> **Selected extract**
* * *
Pound Sterling surged to its highest level since April 2018 of $1.4250 during the Asian session against the US currency. Analysts have been buoyed by the news, and attributed it to positive global investor sentiment towards the UK’s economic recovery from the coronavirus pandemic. The pound did however lose some momentum in this morning’s London trading session, and had fallen 0.2 percent lower at $1.4183 versus the dollar at 8.48am.
It is also down slightly by 0.16 percent against the euro at 86.20 pence.
Neil Jones, head of FX Sales at Mizuho Bank has predicted the pound could surge even further due to the positive reaction from overseas investors towards Britain’s economic recovery from the pandemic.
He said: “Overseas investor sentiment generally is positive towards sterling given the vaccine rollout and the reopening of the domestic economy.
“The stage is set for the pound to push higher I would suggest.”
Britain’s speedy vaccine rollout has been attributed by some to the UK fully cutting ties with the EU at the end of last year.
Last month, Japanese bank MUFG said in a note: “We do not expect the developments to materially alter our outlook for the pound to continue to trade at stronger levels this year supported by the robust UK cyclical recovery and vastly diminished Brexit risks.”
Mr Jones also added positive house price data has helped to maintain a high level of optimism around the UK economy.
Nationwide said British house prices jumped by an annual 10.9 percent – the most in nearly seven years.
Last week, the pound also found support in the comments from Bank of England policymaker Gertjan Vlieghe.
He said the country’s central bank would likely raise rates only well into next year.
* * *
(Transcribed page contents)
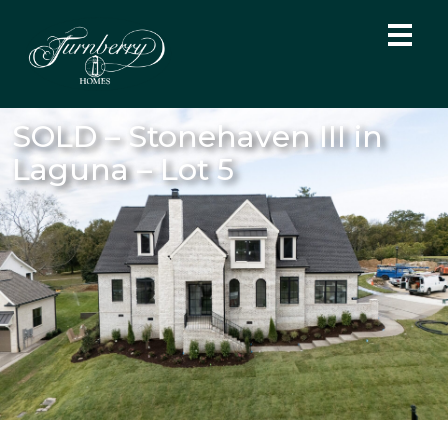
SOLD – Stonehaven III in
Laguna – Lot 5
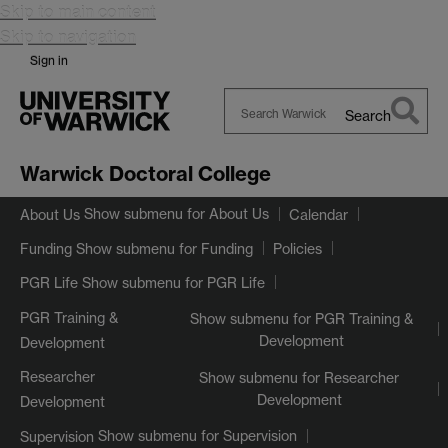
Skip to main content
Skip to navigation
Sign in
Search
Search
Warwick
Warwick Doctoral College
Show submenu
for About Us
About Us
Calendar
Show submenu
for Funding
Funding
Policies
Show submenu
for PGR Life
PGR Life
PGR Training &
Show submenu
for PGR Training &
Development
Development
Researcher
Show submenu
for Researcher
Development
Development
Show submenu
for Supervision
Supervision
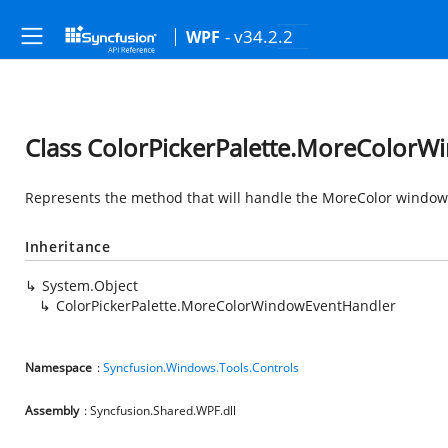
- v34.2.2
WPF
Class ColorPickerPalette.MoreColor
Represents the method that will handle the MoreColor window
Inheritance
System.Object
ColorPickerPalette.MoreColorWindowEventHandler
Namespace
:
Syncfusion.Windows.Tools.Controls
Assembly
: Syncfusion.Shared.WPF.dll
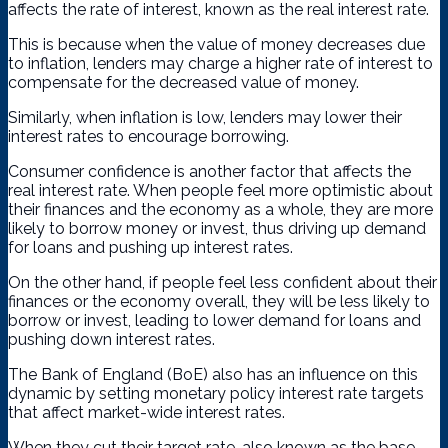
affects the rate of interest, known as the real interest rate.
This is because when the value of money decreases due
to inflation, lenders may charge a higher rate of interest to
compensate for the decreased value of money.
Similarly, when inflation is low, lenders may lower their
interest rates to encourage borrowing.
Consumer confidence is another factor that affects the
real interest rate. When people feel more optimistic about
their finances and the economy as a whole, they are more
likely to borrow money or invest, thus driving up demand
for loans and pushing up interest rates.
On the other hand, if people feel less confident about their
finances or the economy overall, they will be less likely to
borrow or invest, leading to lower demand for loans and
pushing down interest rates.
The Bank of England (BoE) also has an influence on this
dynamic by setting monetary policy interest rate targets
that affect market-wide interest rates.
When they cut their target rate, also known as the base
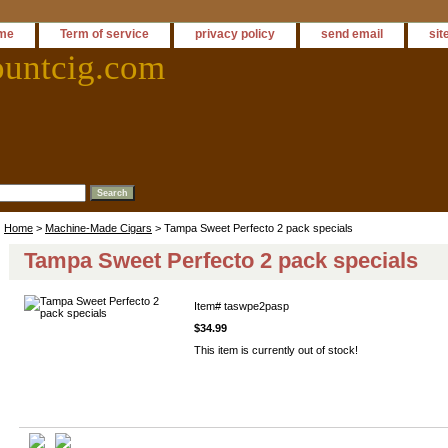
me
Term of service
privacy policy
send email
sit
ountcig.com
Home
>
Machine-Made Cigars
> Tampa Sweet Perfecto 2 pack specials
Tampa Sweet Perfecto 2 pack specials
Item#
taswpe2pasp
$34.99
This item is currently out of stock!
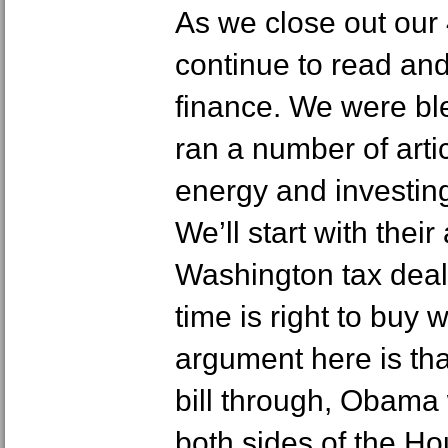
As we close out our 
continue to read an
finance. We were bl
ran a number of art
energy and investing
We’ll start with thei
Washington tax deal
time is right to buy 
argument here is that
bill through, Obama
both sides of the H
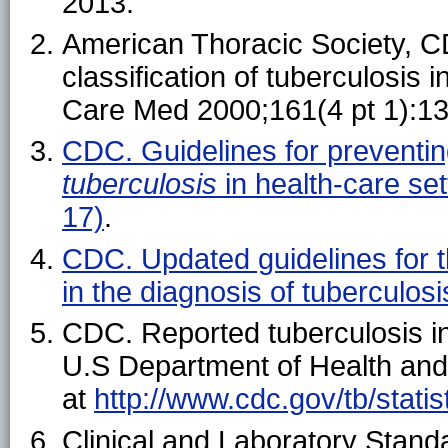
2013.
American Thoracic Society, C
classification of tuberculosis 
Care Med 2000;161(4 pt 1):1
CDC. Guidelines for preventin
tuberculosis
in health-care s
17)
.
CDC. Updated guidelines for th
in the diagnosis of tubercul
CDC. Reported tuberculosis in
U.S Department of Health and
at
http://www.cdc.gov/tb/statis
Clinical and Laboratory Standa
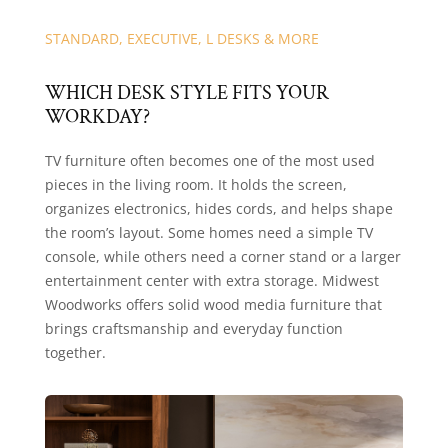
STANDARD, EXECUTIVE, L DESKS & MORE
WHICH DESK STYLE FITS YOUR
WORKDAY?
TV furniture often becomes one of the most used
pieces in the living room. It holds the screen,
organizes electronics, hides cords, and helps shape
the room’s layout. Some homes need a simple TV
console, while others need a corner stand or a larger
entertainment center with extra storage. Midwest
Woodworks offers solid wood media furniture that
brings craftsmanship and everyday function
together.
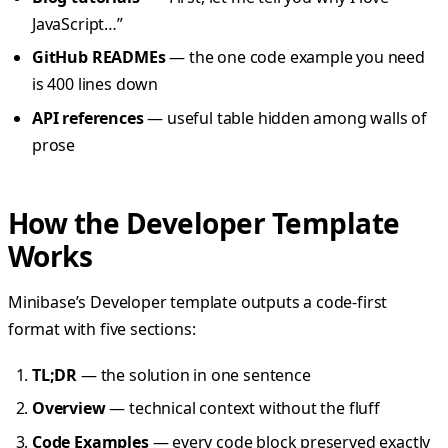
JavaScript…”
GitHub READMEs
— the one code example you need
is 400 lines down
API references
— useful table hidden among walls of
prose
How the Developer Template
Works
Minibase’s Developer template outputs a code-first
format with five sections:
TL;DR
— the solution in one sentence
Overview
— technical context without the fluff
Code Examples
— every code block preserved exactly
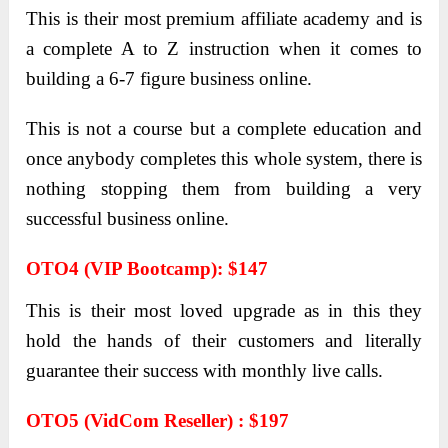
This is their most premium affiliate academy and is
a complete A to Z instruction when it comes to
building a 6-7 figure business online.
This is not a course but a complete education and
once anybody completes this whole system, there is
nothing stopping them from building a very
successful business online.
OTO4 (VIP Bootcamp): $147
This is their most loved upgrade as in this they
hold the hands of their customers and literally
guarantee their success with monthly live calls.
OTO5 (VidCom Reseller) : $197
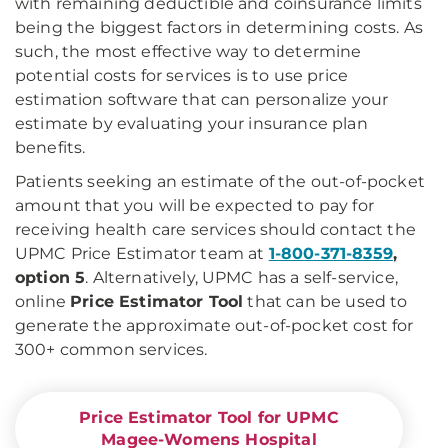
with remaining deductible and coinsurance limits
being the biggest factors in determining costs. As
such, the most effective way to determine
potential costs for services is to use price
estimation software that can personalize your
estimate by evaluating your insurance plan
benefits.
Patients seeking an estimate of the out-of-pocket
amount that you will be expected to pay for
receiving health care services should contact the
UPMC Price Estimator team at
1-800-371-8359
,
option 5
. Alternatively, UPMC has a self-service,
online
Price Estimator Tool
that can be used to
generate the approximate out-of-pocket cost for
300+ common services.
Price Estimator Tool for UPMC
Magee-Womens Hospital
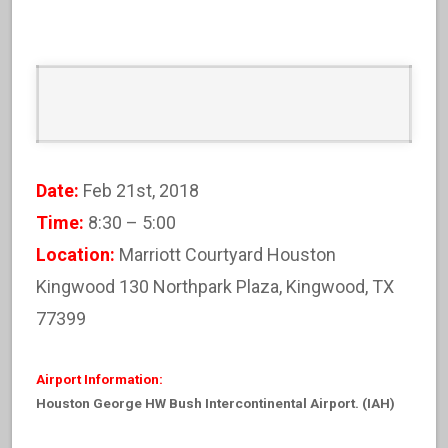
Date:
Feb 21st, 2018
Time:
8:30 – 5:00
Location:
Marriott Courtyard Houston
Kingwood 130 Northpark Plaza, Kingwood, TX
77399
Airport Information:
Houston George HW Bush Intercontinental Airport. (IAH)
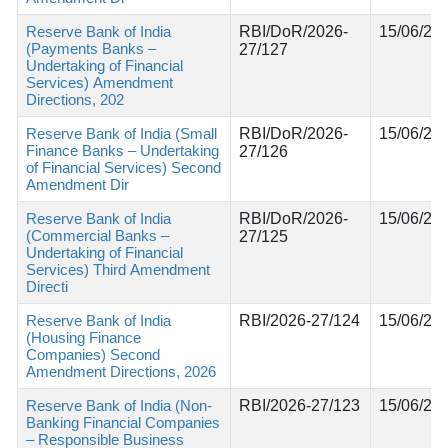
Reserve Bank of India
RBI/DoR/2026-
15/06/20
(Payments Banks –
27/127
Undertaking of Financial
Services) Amendment
Directions, 202
Reserve Bank of India (Small
RBI/DoR/2026-
15/06/20
Finance Banks – Undertaking
27/126
of Financial Services) Second
Amendment Dir
Reserve Bank of India
RBI/DoR/2026-
15/06/20
(Commercial Banks –
27/125
Undertaking of Financial
Services) Third Amendment
Directi
Reserve Bank of India
RBI/2026-27/124
15/06/20
(Housing Finance
Companies) Second
Amendment Directions, 2026
Reserve Bank of India (Non-
RBI/2026-27/123
15/06/20
Banking Financial Companies
– Responsible Business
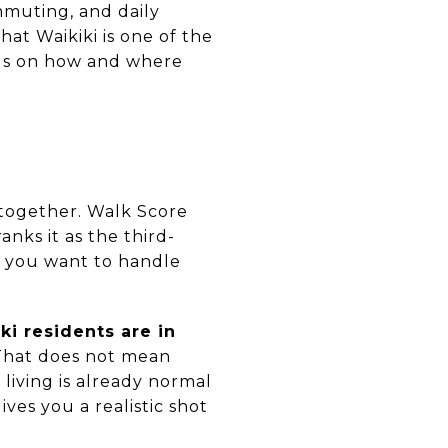
mmuting, and daily
at Waikiki is one of the
nds on how and where
 together. Walk Score
ranks it as the third-
f you want to handle
ki residents are in
 That does not mean
living is already normal
ives you a realistic shot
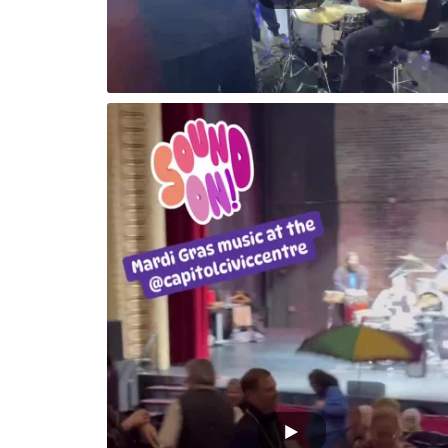
 1500 people
Kevin performing Yakety Sax in ybor City Fl P
Parade Fest 2025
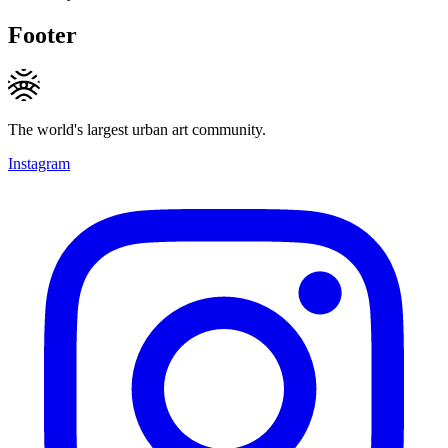
Footer
The world's largest urban art community.
Instagram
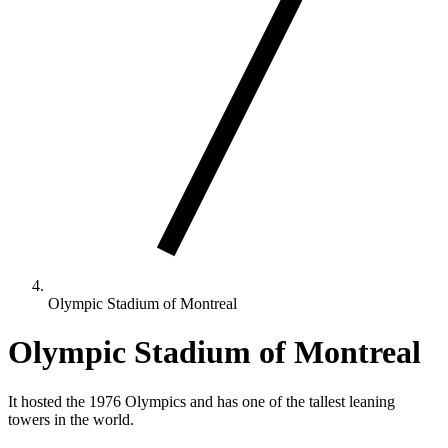
Olympic Stadium of Montreal
Olympic Stadium of Montreal
It hosted the 1976 Olympics and has one of the tallest leaning
towers in the world.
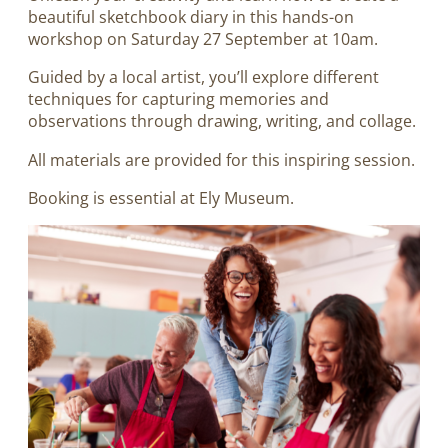
beautiful sketchbook diary in this hands-on
workshop on Saturday 27 September at 10am.
Guided by a local artist, you’ll explore different
techniques for capturing memories and
observations through drawing, writing, and collage.
All materials are provided for this inspiring session.
Booking is essential at Ely Museum.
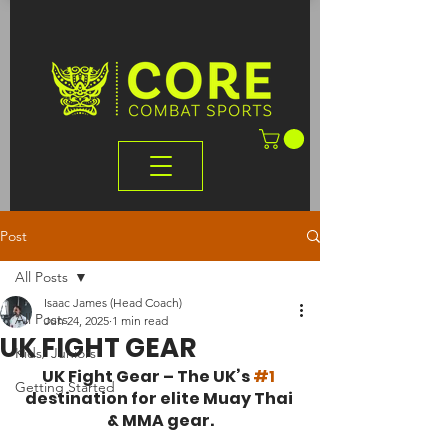
Post
All Posts
Isaac James (Head Coach)
All Posts
Jun 24, 2025
1 min read
UK FIGHT GEAR
Kids/ Juniors
UK Fight Gear – The UK’s 
#1
Getting Started
destination for elite Muay Thai 
& MMA gear.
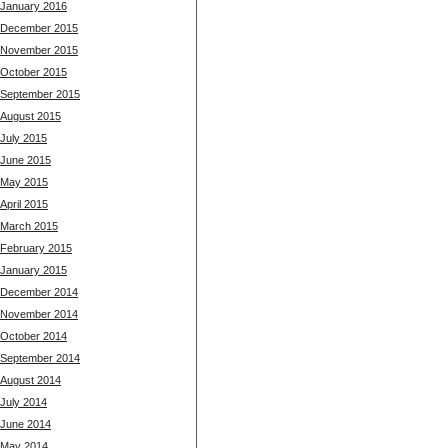
January 2016
December 2015
November 2015
October 2015
September 2015
August 2015
July 2015
June 2015
May 2015
April 2015
March 2015
February 2015
January 2015
December 2014
November 2014
October 2014
September 2014
August 2014
July 2014
June 2014
May 2014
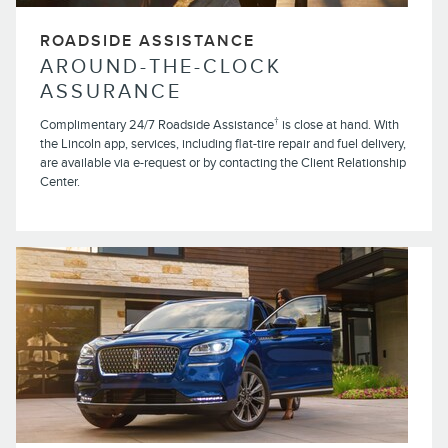
ROADSIDE ASSISTANCE
AROUND-THE-CLOCK
ASSURANCE
†
Complimentary 24/7 Roadside Assistance
is close at hand. With
the Lincoln app, services, including flat-tire repair and fuel delivery,
are available via e-request or by contacting the Client Relationship
Center.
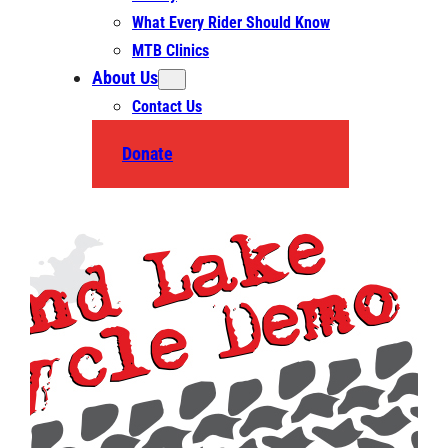
What Every Rider Should Know
MTB Clinics
About Us
Contact Us
Donate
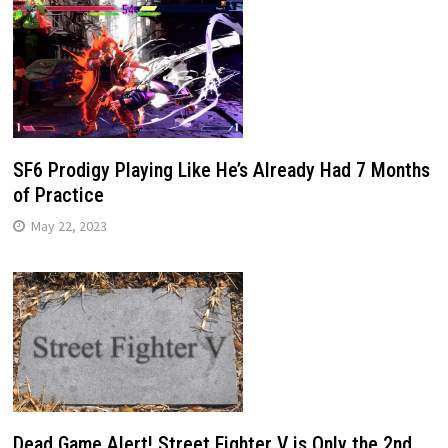
SF6 Prodigy Playing Like He’s Already Had 7 Months
of Practice
May 22, 2023
Dead Game Alert! Street Fighter V is Only the 2nd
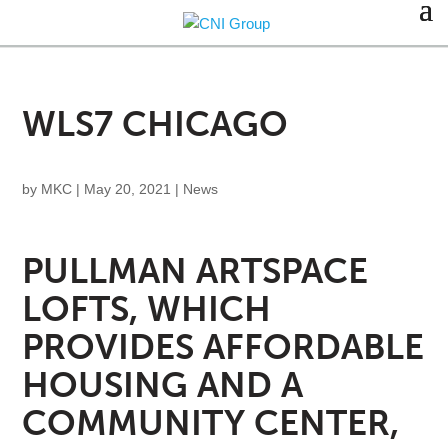
WLS7 CHICAGO
by
MKC
|
May 20, 2021
|
News
PULLMAN ARTSPACE
LOFTS, WHICH
PROVIDES AFFORDABLE
HOUSING AND A
COMMUNITY CENTER,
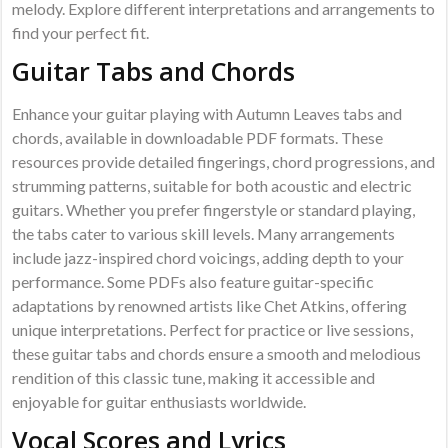
melody. Explore different interpretations and arrangements to
find your perfect fit.
Guitar Tabs and Chords
Enhance your guitar playing with Autumn Leaves tabs and
chords, available in downloadable PDF formats. These
resources provide detailed fingerings, chord progressions, and
strumming patterns, suitable for both acoustic and electric
guitars. Whether you prefer fingerstyle or standard playing,
the tabs cater to various skill levels. Many arrangements
include jazz-inspired chord voicings, adding depth to your
performance. Some PDFs also feature guitar-specific
adaptations by renowned artists like Chet Atkins, offering
unique interpretations. Perfect for practice or live sessions,
these guitar tabs and chords ensure a smooth and melodious
rendition of this classic tune, making it accessible and
enjoyable for guitar enthusiasts worldwide.
Vocal Scores and Lyrics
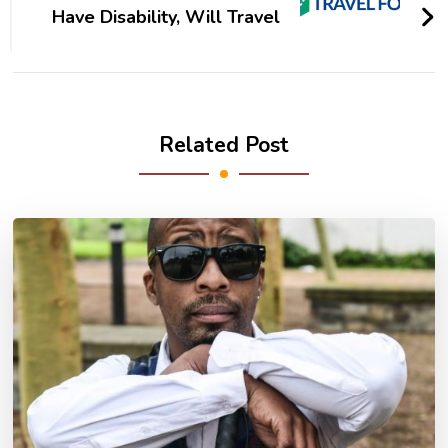
Have Disability, Will Travel
Related Post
* * *
> **Tasks to complete**
(a) List every percentage figure given in the report on sterling.
(b) Proceed with the report on sterling, continuing from the point at which it stops.

> **Answers to the problems**
(a)
0.2 percent
0.16 percent
10.9 percent

(b)
The Bank of England policymaker also noted an increase could come in 2022 if the economy rebounded more quickly than expected.
Last month, Chancellor Rishi Sunak pointed to the UK’s most recent GDP figures to insist the country’s economy is starting to turn the corner again.
The latest official figures showed the UK economy contracted by 1.5 per cent in the first three months of this year, but was boosted with a 2.1 percent increase in March.
The Chancellor Rishi Sunak has used the UK’s latest GDP figures to insist the country’s economy is turning a corner as it emerges from the Covid-19 pandemic.
Official figures show the economy contracted by 1.5 percent in the first quarter of 2021, but this was countered by a bounce of 2.1 percent in March, despite the country being under a national lockdown.
Mr Sunak said: “Despite a difficult start to this year, economic growth in March is a promising sign of things to come.
“Our Plan for Jobs is working – following the comprehensive package we put in place, almost two million fewer people are expected to be out of work than initially forecast, and the UK economy is in a strong position to grow quickly as we emerge from the pandemic.”